Le point le plus ironique dans cette affaire, qui accable encore plus la Commission de discipline et prouve sans équivoque qu’elle était consciente de son “interprétation forcée” pour ne pas appliquer la loi, est le recours à l’article 115 du règlement. Cet article stipule que “les cas non prévus dans le présent règlement, notamment ceux qui sont imprévus (et/ou) très graves, sont tranchés conformément aux règlements de la CAF (et/ou) de la FIFA, qui précisent que les instances juridiques prononcent leurs décisions selon la coutume associative et la jurisprudence en la matière, ainsi que, dans tous les cas, selon les règles qu’elles établiront lors de l’élaboration de leurs règlements”.
Si l’on se concentre sur l’article 115, qui concerne spécifiquement les “cas non prévus”, on réalise qu’il est totalement hors sujet dans l’affaire AbdellaouiSaâd. Considérer que des propos injurieux constituent une “situation imprévue” ou “très grave” et que cela justifie “l’interprétation” de la Commission de discipline pour combiner les articles 58 et 74 afin d’alourdir la sanction est une tentative de duper l’opinion publique.

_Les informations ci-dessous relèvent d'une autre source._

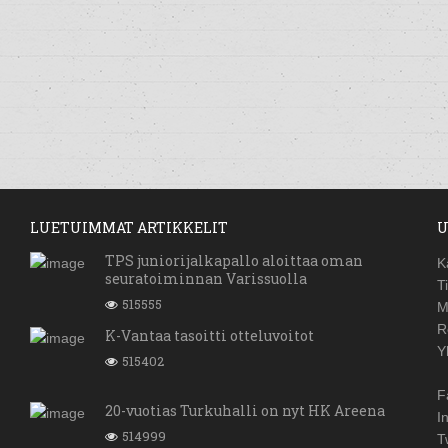
LUETUIMMAT ARTIKKELIT
U
TPS juniorijalkapallo aloittaa oman
K
seuratoiminnan Varissuolla
T
515555
M
R
K-Vantaa tasoitti otteluvoitot
Y
515402
F
20-vuotias Turkuhalli on nyt HK Areena
I
514999
T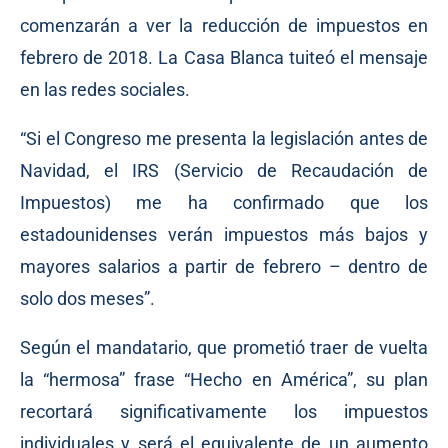
comenzarán a ver la reducción de impuestos en
febrero de 2018. La Casa Blanca tuiteó el mensaje
en las redes sociales.
“Si el Congreso me presenta la legislación antes de
Navidad, el IRS (Servicio de Recaudación de
Impuestos) me ha confirmado que los
estadounidenses verán impuestos más bajos y
mayores salarios a partir de febrero – dentro de
solo dos meses”.
Según el mandatario, que prometió traer de vuelta
la “hermosa” frase “Hecho en América”, su plan
recortará significativamente los impuestos
individuales y será el equivalente de un aumento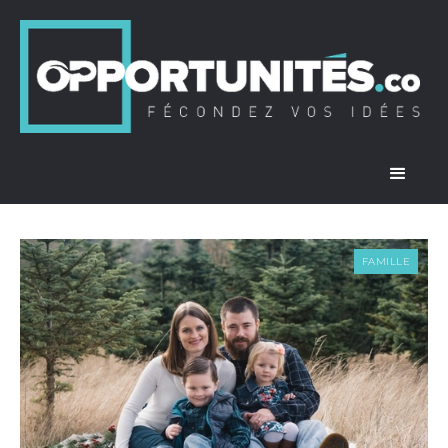
FAMILLE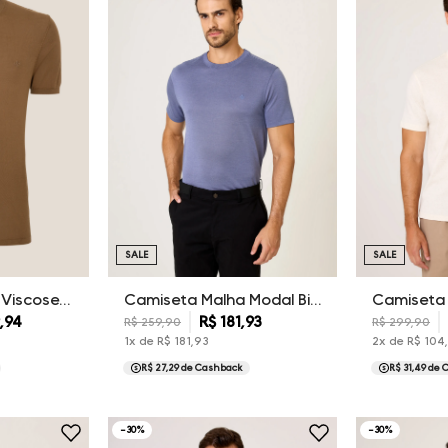
SALE
SALE
Camiseta Tricot Viscose Dudalina Masculina
Camiseta Malha Modal Binada Dudalina Masculina
9
,
94
R$
181
,
93
R$
259
,
90
R$
299
,
90
1
x de
R$
181
,
93
2
x de
R$
104
R$ 27,29
de Cashback
R$ 31,49
de 
-
30
%
-
30
%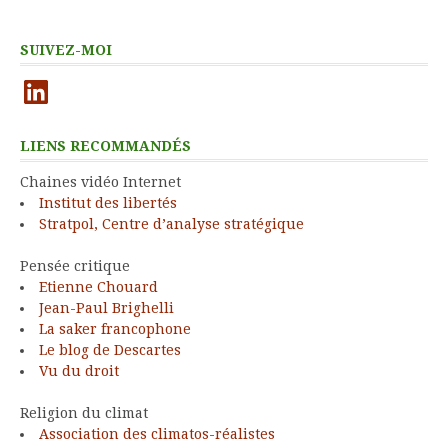
SUIVEZ-MOI
LinkedIn
LIENS RECOMMANDÉS
Chaines vidéo Internet
Institut des libertés
Stratpol, Centre d’analyse stratégique
Pensée critique
Etienne Chouard
Jean-Paul Brighelli
La saker francophone
Le blog de Descartes
Vu du droit
Religion du climat
Association des climatos-réalistes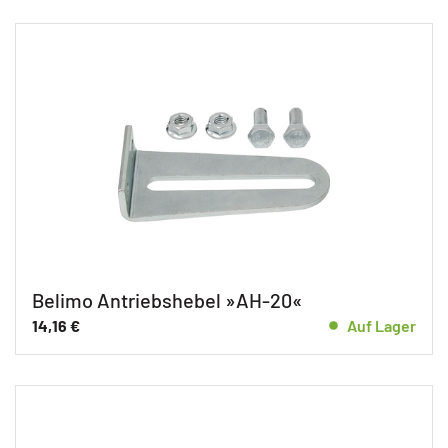
Belimo Antriebshebel »AH-20«
14,16
€
Auf Lager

En réalité, des propos injurieux tenus envers des officiels lors d’un match de football ne peuvent être perçus que comme une atteinte à l’honneur et à la dignité.
Enfin, il convient de rappeler que si l’affaire Ayoub Abdellaoui n’avait pas eu autant de répercussions, celle d’Abdeljalil Takieddine Saâd, qui a tenu des propos injurieux envers l’arbitre lors du match entre l’Union de Biskra et l’USM Alger, n’aurait jamais reçu autant d’attention. Par ailleurs, en se basant sur les images télévisées même en l’absence d’un rapport de l’arbitre signalant une infraction d’un joueur, dirigeant ou entraîneur, comme prévu dans l’article 5 du code disciplinaire la Commission de discipline serait incapable de “justifier” ou “interpréter” sa position, même après “réinterprétation”.
Cela est d’autant plus flagrant lorsqu’on sait qu’elle n’a pas appliqué la même rigueur à Saliem Boukhenchouche, joueur de l’USM Alger, qui avait adressé un geste injurieux aux supporters lors du match de son équipe contre le NC Magra lors de la phase aller du championnat. Ce dossier, qui était pourtant similaire, a été tout simplement oublié, comme s’il était tombé en prescription.